Magnified view of two ampullulæ turgid with chyle, terminating the lacteal vessels.
826. When a portion of the intestine in this condition of the lacteal vessels is examined under the microscope, there is said to be visible on the villus an oval vesicle, termed an ampullula (fig. [CXCIV].). This vesicle is described as having an aperture at its apex, which it is conceived constitutes the open mouth of the lacteal, and through which the chyle is supposed to be taken up.
View of villi, with the lacteals arising from their surface by open mouths and forming radiated branches. The surface of one of these villi is represented as entirely white, from the lacteals being so turgid with chyle as completely to obscure their orifices and their radiating branches.
827. Mr. Cruikshank, who particularly devoted himself to the study of this part of the absorbent system, states that he had an opportunity of examining these vessels in a person who died suddenly some hours after having taken a hearty meal, and who had been previously in sound health. “In some hundred villi,” he says, “I saw the trunk of the lacteal beginning by radiated branches (fig. [CXCV].). The orifices of these radii were very distinct on the surface of the villus as well as the radii themselves (fig. [CXCV].). There was but one trunk in each villus. The orifices on the villi of the jejunum, as Dr. Hunter said (when I asked him as he viewed them in the microscope how many he thought there might be) were about fifteen or twenty in each villus, and in some I saw them still more numerous” (fig. [CXCV].).

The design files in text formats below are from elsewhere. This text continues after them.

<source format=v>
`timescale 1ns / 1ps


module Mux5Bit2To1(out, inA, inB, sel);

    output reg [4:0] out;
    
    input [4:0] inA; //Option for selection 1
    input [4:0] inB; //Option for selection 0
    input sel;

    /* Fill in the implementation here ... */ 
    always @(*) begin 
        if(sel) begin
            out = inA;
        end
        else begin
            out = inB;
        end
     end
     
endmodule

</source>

828. The course of the lacteals, from their origin in the villi to their termination in the thoracic duct, has been traced ([687]). It is conjectured that the lymphatics take their origin from every point of the body, but it is admitted that they have not been actually seen even in every organ; still they have been found in so many that it is inferred that they really exist in all, and that in those in which they have not been hitherto detected they have eluded observation on account of their extreme delicacy and transparency and our imperfect means of examining them.

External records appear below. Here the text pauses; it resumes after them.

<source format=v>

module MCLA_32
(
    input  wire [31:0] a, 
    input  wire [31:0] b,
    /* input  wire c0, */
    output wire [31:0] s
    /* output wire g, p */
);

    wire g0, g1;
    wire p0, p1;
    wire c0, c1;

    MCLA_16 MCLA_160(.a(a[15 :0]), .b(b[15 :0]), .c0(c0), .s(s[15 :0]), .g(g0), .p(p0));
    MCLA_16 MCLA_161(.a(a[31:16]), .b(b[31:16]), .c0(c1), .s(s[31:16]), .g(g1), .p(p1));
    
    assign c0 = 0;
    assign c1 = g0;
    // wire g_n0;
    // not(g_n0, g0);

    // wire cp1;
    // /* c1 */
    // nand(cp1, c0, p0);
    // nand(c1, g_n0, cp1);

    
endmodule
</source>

829. Though, like veins, lymphatics anastomose freely with each other, yet they do not proceed from smaller to larger branches and from larger branches to trunks, but continue of nearly the same magnitude from their origin to their termination. They are disposed in two sets, one of which always keeps near the external surface of the body, and the other is deeply seated, accompanying more especially the great trunks of the blood-vessels.